___ RECORDS FOR THE TASK ___

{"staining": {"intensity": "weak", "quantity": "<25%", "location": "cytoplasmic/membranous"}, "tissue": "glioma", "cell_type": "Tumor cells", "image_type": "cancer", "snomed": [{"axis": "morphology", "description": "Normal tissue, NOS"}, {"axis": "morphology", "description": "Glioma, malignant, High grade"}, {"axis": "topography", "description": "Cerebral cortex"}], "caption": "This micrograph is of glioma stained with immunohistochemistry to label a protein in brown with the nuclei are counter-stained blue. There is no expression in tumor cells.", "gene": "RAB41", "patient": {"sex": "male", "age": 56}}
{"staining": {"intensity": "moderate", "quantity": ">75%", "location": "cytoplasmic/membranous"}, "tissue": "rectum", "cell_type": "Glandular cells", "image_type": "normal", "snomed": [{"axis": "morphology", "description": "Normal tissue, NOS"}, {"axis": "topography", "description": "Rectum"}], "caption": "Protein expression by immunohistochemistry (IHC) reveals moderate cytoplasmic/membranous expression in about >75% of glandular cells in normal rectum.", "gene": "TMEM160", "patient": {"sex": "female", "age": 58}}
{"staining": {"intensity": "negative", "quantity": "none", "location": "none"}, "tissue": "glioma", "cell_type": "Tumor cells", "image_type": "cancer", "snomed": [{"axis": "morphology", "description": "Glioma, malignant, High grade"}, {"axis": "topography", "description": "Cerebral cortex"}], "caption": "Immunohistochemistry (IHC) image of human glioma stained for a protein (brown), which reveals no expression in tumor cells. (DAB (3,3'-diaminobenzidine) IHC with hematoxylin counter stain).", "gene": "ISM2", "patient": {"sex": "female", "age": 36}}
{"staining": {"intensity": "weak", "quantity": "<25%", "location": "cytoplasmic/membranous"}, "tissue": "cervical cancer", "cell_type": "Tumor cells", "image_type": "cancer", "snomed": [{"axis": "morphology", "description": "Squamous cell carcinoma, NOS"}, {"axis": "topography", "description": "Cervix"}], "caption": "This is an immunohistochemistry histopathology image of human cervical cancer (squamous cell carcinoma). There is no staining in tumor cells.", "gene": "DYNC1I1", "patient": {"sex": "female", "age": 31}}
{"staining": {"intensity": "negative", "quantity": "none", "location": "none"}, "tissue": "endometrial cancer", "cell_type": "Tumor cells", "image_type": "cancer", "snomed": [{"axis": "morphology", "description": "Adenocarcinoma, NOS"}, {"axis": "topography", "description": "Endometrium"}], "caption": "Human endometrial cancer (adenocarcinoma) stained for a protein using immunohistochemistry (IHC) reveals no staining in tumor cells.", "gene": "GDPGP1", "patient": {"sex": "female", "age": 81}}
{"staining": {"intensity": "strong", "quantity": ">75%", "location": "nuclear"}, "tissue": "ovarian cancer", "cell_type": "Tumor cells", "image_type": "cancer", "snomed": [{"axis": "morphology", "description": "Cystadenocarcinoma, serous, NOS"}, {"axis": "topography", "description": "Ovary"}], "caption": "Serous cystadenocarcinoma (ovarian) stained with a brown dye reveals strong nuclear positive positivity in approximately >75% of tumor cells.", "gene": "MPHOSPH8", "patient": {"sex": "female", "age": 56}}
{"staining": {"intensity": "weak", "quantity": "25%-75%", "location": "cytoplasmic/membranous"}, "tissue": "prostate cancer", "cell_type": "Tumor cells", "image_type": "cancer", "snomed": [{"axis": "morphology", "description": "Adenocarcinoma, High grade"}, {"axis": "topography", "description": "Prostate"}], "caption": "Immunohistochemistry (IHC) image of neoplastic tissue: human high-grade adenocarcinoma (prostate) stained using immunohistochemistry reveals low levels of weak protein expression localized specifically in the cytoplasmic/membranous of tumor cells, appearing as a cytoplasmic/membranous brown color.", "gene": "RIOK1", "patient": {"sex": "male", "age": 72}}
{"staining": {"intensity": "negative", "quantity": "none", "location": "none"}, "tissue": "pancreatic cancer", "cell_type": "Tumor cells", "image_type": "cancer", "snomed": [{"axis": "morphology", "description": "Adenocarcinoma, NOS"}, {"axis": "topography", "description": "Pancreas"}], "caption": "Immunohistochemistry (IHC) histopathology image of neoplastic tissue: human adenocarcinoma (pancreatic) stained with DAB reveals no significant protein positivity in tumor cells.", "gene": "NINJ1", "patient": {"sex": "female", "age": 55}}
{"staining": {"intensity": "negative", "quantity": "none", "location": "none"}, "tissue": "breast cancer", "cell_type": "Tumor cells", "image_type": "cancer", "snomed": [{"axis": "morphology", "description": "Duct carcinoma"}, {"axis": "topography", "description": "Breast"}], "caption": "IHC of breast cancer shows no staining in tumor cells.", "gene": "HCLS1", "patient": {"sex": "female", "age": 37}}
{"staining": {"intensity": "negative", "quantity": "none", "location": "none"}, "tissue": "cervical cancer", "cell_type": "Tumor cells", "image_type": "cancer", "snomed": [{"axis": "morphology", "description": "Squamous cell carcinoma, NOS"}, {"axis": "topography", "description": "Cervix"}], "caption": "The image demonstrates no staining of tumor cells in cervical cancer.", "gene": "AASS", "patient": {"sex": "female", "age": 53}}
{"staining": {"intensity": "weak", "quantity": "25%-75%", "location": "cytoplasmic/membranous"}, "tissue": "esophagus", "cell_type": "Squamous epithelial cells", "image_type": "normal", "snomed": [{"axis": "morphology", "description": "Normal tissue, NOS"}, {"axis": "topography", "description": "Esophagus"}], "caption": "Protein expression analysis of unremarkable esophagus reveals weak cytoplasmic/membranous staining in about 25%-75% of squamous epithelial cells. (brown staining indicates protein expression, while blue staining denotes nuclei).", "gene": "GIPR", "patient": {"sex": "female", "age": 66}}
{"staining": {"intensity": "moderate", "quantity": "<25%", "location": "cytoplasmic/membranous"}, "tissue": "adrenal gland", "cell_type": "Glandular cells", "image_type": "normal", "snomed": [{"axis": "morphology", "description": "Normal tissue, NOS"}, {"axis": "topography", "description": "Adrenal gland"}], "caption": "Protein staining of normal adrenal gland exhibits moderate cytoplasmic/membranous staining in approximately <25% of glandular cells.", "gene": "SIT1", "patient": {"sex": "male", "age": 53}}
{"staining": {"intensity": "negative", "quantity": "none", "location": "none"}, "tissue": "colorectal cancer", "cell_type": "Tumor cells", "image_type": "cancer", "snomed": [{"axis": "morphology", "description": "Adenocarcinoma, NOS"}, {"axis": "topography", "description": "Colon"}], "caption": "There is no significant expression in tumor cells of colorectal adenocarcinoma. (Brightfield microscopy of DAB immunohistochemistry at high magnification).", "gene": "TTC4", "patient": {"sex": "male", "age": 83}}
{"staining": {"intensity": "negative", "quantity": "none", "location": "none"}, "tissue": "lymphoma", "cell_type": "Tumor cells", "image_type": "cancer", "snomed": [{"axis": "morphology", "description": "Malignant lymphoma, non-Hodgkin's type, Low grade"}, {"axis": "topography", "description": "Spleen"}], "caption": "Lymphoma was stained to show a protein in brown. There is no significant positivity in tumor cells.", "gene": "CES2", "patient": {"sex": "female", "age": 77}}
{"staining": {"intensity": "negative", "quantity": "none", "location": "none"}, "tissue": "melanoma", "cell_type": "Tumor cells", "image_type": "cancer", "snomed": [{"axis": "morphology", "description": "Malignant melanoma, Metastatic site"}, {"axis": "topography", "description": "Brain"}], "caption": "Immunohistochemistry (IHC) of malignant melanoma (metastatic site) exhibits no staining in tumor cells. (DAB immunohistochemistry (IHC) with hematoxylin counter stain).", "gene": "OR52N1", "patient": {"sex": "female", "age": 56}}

___

> _WHAT YOU HAVE TO DO_
All lines above from the one holding "(IHC) histopathology image" to the one holding "expression analysis of", inclusive, are to be copied exactly; no other line is wanted.

> _ANSWER TO THIS EXERCISE_
{"staining": {"intensity": "negative", "quantity": "none", "location": "none"}, "tissue": "pancreatic cancer", "cell_type": "Tumor cells", "image_type": "cancer", "snomed": [{"axis": "morphology", "description": "Adenocarcinoma, NOS"}, {"axis": "topography", "description": "Pancreas"}], "caption": "Immunohistochemistry (IHC) histopathology image of neoplastic tissue: human adenocarcinoma (pancreatic) stained with DAB reveals no significant protein positivity in tumor cells.", "gene": "NINJ1", "patient": {"sex": "female", "age": 55}}
{"staining": {"intensity": "negative", "quantity": "none", "location": "none"}, "tissue": "breast cancer", "cell_type": "Tumor cells", "image_type": "cancer", "snomed": [{"axis": "morphology", "description": "Duct carcinoma"}, {"axis": "topography", "description": "Breast"}], "caption": "IHC of breast cancer shows no staining in tumor cells.", "gene": "HCLS1", "patient": {"sex": "female", "age": 37}}
{"staining": {"intensity": "negative", "quantity": "none", "location": "none"}, "tissue": "cervical cancer", "cell_type": "Tumor cells", "image_type": "cancer", "snomed": [{"axis": "morphology", "description": "Squamous cell carcinoma, NOS"}, {"axis": "topography", "description": "Cervix"}], "caption": "The image demonstrates no staining of tumor cells in cervical cancer.", "gene": "AASS", "patient": {"sex": "female", "age": 53}}
{"staining": {"intensity": "weak", "quantity": "25%-75%", "location": "cytoplasmic/membranous"}, "tissue": "esophagus", "cell_type": "Squamous epithelial cells", "image_type": "normal", "snomed": [{"axis": "morphology", "description": "Normal tissue, NOS"}, {"axis": "topography", "description": "Esophagus"}], "caption": "Protein expression analysis of unremarkable esophagus reveals weak cytoplasmic/membranous staining in about 25%-75% of squamous epithelial cells. (brown staining indicates protein expression, while blue staining denotes nuclei).", "gene": "GIPR", "patient": {"sex": "female", "age": 66}}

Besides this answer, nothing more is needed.